Sharon didn’t travel widely, but her sisters did, and they sent shakers from faraway places like the Bahamas. Sharon’s stepdaughter, living in the Lonestar State, sent Texas-themed shakers. Sharon received sets from Japan and England. There is an old wooden set from Guantanamo Bay in Cuba, created long ago.

There were one-of-a-kind sets, like the one Rachel’s hunter dad crafted out of the bottom part of deer antlers. “Those were her favorite,” Rachel says. “Her collection brought her so much joy. They were little, not too expensive things; she wasn’t concerned with the material aspect. But she could tell you the story behind every set, and who had given it to her. I think she looked at the shakers, and she saw her family who had given them to her. I think she saw love.”

Rachel’s mom has the bulk of the collection. Rachel picked out sixty of her grandmother’s salt and pepper shakers to keep, including the antique honey-colored set that Sharon’s mother had given her. Her sister Sara has eighty. Rachel’s five-year-old son wanted his Mawmaw’s set depicting NASA astronauts. He’s fascinated by space and planets. It’s become one of his favorite things.
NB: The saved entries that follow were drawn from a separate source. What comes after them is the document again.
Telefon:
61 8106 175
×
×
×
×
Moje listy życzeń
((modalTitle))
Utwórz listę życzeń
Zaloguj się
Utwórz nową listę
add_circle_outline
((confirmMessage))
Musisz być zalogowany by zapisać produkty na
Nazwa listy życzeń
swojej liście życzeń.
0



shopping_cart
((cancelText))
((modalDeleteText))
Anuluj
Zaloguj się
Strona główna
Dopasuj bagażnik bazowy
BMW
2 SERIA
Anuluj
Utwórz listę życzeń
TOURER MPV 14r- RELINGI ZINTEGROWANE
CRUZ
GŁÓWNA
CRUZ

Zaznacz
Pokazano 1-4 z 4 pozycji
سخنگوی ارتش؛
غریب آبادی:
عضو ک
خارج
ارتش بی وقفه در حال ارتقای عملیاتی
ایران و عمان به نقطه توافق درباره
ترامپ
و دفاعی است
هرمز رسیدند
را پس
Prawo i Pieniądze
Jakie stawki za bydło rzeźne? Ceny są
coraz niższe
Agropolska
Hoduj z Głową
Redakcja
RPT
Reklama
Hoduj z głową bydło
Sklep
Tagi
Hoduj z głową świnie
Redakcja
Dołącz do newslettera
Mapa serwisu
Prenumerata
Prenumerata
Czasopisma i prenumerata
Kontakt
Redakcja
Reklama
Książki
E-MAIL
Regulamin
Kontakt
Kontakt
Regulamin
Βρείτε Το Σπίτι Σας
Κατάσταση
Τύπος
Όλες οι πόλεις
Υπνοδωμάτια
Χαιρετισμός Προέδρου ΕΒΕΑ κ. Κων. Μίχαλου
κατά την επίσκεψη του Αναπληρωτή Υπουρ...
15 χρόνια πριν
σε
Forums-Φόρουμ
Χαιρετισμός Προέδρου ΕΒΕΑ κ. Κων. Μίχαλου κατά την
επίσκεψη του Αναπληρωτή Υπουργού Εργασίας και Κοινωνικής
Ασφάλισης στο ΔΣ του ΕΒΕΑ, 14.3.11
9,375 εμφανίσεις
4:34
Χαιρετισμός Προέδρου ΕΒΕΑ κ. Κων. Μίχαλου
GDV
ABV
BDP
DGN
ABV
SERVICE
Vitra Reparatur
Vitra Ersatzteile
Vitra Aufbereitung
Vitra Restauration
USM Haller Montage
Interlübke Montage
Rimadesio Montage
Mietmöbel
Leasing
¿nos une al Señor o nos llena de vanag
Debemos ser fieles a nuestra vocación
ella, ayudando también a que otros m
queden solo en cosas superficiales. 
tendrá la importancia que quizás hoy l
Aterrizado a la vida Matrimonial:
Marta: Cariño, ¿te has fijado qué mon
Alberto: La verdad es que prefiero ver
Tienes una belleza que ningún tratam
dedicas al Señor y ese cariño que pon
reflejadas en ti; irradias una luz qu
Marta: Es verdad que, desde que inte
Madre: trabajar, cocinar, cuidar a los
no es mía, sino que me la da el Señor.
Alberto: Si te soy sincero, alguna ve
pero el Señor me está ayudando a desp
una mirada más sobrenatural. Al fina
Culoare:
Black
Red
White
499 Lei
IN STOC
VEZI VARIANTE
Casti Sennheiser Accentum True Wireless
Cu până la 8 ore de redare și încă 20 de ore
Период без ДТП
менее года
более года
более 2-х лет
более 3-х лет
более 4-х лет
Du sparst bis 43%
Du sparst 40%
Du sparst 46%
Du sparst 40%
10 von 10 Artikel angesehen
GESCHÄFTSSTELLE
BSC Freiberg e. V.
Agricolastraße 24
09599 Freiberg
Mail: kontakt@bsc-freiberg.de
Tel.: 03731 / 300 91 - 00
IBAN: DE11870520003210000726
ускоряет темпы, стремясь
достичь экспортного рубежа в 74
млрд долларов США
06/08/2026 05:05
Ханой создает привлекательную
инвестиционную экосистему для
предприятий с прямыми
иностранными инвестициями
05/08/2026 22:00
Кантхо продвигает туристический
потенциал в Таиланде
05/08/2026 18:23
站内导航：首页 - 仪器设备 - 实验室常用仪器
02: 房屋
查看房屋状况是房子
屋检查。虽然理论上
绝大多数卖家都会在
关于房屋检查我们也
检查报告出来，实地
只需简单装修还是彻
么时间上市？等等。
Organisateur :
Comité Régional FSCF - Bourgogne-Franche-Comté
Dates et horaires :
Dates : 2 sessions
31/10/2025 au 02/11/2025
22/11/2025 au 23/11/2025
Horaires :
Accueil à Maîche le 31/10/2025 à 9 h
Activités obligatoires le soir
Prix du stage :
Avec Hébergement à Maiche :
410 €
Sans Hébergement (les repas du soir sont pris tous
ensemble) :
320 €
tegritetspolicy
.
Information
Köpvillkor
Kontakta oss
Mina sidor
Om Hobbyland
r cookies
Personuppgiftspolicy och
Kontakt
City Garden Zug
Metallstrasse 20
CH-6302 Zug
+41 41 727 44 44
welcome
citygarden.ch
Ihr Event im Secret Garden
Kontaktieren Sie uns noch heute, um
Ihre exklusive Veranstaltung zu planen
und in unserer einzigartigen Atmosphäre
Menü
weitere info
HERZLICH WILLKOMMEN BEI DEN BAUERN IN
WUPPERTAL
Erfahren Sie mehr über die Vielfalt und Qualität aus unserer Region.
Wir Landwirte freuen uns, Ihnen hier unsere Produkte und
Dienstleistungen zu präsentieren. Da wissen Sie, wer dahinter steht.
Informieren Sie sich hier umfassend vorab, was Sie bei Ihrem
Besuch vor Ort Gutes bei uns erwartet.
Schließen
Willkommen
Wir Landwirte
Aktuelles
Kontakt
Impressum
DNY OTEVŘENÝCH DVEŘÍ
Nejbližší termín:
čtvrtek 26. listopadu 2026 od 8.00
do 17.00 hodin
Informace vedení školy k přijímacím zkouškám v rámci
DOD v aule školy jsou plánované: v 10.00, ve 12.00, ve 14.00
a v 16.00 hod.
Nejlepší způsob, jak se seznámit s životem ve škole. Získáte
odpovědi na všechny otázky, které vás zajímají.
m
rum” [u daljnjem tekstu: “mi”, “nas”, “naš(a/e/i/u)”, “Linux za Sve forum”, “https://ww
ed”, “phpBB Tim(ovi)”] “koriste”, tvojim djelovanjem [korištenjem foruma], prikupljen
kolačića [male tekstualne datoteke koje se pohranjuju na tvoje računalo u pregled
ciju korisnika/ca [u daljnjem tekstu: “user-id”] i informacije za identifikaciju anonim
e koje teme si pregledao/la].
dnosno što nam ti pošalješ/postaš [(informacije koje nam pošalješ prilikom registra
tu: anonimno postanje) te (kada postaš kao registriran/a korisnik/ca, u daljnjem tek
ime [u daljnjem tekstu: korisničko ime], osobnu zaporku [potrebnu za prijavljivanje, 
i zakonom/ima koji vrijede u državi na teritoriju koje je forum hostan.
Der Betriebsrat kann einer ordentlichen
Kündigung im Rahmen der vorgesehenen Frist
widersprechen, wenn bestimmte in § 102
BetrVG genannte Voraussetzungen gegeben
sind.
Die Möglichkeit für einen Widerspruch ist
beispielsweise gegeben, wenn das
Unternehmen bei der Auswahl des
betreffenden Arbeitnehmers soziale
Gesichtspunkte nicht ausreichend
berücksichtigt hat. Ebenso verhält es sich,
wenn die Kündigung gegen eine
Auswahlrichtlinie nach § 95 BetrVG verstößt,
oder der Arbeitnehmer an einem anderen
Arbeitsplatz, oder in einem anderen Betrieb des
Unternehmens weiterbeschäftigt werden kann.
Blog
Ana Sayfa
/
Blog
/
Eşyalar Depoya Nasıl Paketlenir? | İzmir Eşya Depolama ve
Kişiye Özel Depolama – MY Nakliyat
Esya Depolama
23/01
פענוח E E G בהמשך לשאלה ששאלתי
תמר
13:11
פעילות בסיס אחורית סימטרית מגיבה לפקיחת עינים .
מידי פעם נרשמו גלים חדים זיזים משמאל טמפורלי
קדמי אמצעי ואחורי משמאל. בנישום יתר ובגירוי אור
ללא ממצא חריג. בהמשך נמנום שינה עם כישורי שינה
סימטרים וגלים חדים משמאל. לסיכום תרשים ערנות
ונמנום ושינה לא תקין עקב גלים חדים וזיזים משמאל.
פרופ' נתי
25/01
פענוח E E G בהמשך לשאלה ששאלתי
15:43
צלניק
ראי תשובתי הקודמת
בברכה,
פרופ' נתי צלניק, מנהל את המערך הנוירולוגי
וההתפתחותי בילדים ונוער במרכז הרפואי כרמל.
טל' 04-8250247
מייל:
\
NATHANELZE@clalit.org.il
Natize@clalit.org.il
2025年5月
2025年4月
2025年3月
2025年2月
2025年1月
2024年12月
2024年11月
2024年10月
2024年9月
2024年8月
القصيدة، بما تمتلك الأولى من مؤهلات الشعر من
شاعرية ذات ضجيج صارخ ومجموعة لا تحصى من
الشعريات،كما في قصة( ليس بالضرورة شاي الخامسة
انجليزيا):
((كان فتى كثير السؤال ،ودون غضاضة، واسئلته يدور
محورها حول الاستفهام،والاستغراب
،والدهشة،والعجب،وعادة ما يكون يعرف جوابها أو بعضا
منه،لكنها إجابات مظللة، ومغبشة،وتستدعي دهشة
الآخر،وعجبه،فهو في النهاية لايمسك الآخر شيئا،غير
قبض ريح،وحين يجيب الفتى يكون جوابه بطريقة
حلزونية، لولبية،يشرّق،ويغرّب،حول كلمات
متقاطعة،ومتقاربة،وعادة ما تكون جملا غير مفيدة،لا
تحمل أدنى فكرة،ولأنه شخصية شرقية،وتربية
The set Rachel bought her grandmother in Nashville, during her senior year in high school, has come back to her. Rachel found the shakers at the renowned Ryman Auditorium, a mecca for country music stars. On that same trip, she and her parents waited in line one whole day at the equally famous Bluebird Café, for a chance for Rachel to sing there. She made the cut, singing an original song she’d written about moving to Nashville to follow her dreams.

Turns out, Rachel’s dreams were closer to home. She’s always lived in Yell County, and Sharon lived there from the sunrise of her life until its evening shadow. There’s something to be said about small towns and simple joys. About living near the people who love you best. On both Rachel and Sara’s wedding day, the girls woke to the sound of Sharon in the kitchen. She’d made biscuits and chocolate gravy. She must have wanted them to have the perfect start to the sweetest day.

Salt and pepper shakers are simple, utilitarian objects. But what they hold is beyond price. Salt, for instance, was used as currency in ancient times, as a preservative for food, and even to heal wounds. Symbolically, salt is seen as unity and balance.

In the Bible, in the Book of Matthew, Christians are called the salt of the earth. Sharon was surely that. The spice of life. If she had a little pepper in her soul, that likely accounted for her good humor and joking nature.

Sharon Kay Tidwell arrived on the planet in 1944, and for eighty years, she united a family, practiced her faith, and found joy in the simplest things. Now, her treasures are in the hands of those who loved her most, a symbol of a life well lived.